Halifax equity release offers an easy and practical equity release service to its customers. It is often near-impossible for a retiree to get a loan sanctioned because of their age and unlikeliness to pay loans back. Halifax has broken this misconception by providing attractive equity release schemes to its customers.
This is a niche market for certain professionals to exhibit their skills & therefore the Halifax branch network you will find are unable to offer advice. This fortunately is left to certain qualified intermediaries who have the appropriate Halifax equity release examinations & licence to provide advice & guidance on this product. Therefore, safety & quality of advice should prevail.
The retirement home plan for seniors which is provided by Halifax is the first chapter of the story.
About the Halifax retirement home plan
The Halifax retirement home plan is an interest only lifetime mortgage plan in which the outstanding balance remains unchanged until the end of the deal. The borrower has to pay a partial sum of interest to the lender every month. Previously, seniors with equity release schemes did not make any interest payments traditionally and so the loan amount kept increasing month after month. In short, by the time a borrower dies, he or she has a big debt over their head & even more concerning would be the inheritance left to the beneficiaries.
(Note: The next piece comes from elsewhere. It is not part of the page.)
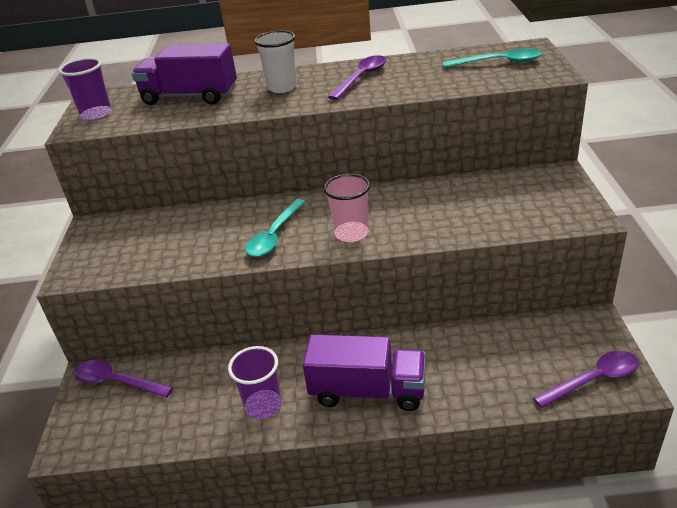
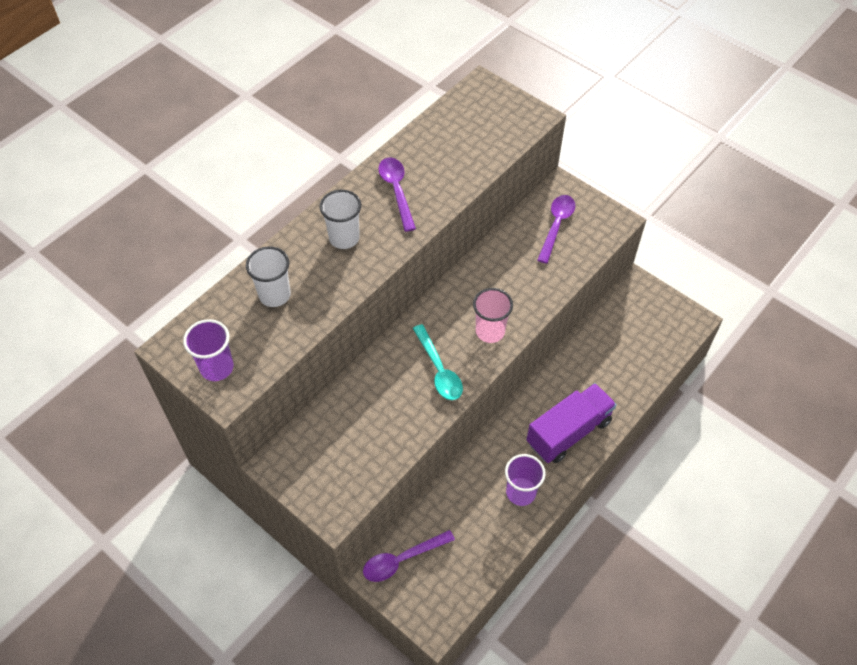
camera: 50 degrees left, 20 degrees up
(190, 97) = (274, 295): purple truck -> white cup
(499, 63) = (482, 118): turquoise spoon -> none
(594, 379) = (674, 329): purple spoon -> purple spoon (556, 225)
Halifax retirement plans enable the borrower to pay whatever interest is charged from variable resources. The source of income can be a private or occupational pension, or state grants such as government pension, means tested benefits such as pension credit. They also accept other forms of income such as DLA (disability living allowance), Industrial injuries benefit and carer’s allowance. Finally, rental income is acceptable at the discretion of the underwriters providing a shorthold tenancy agreement is in place & the amount used for equity release calculation purposes is usually at 60%.
Halifax is among the best equity release providers and that is the reason why they are trusted and becoming used more than many other equity release service providers.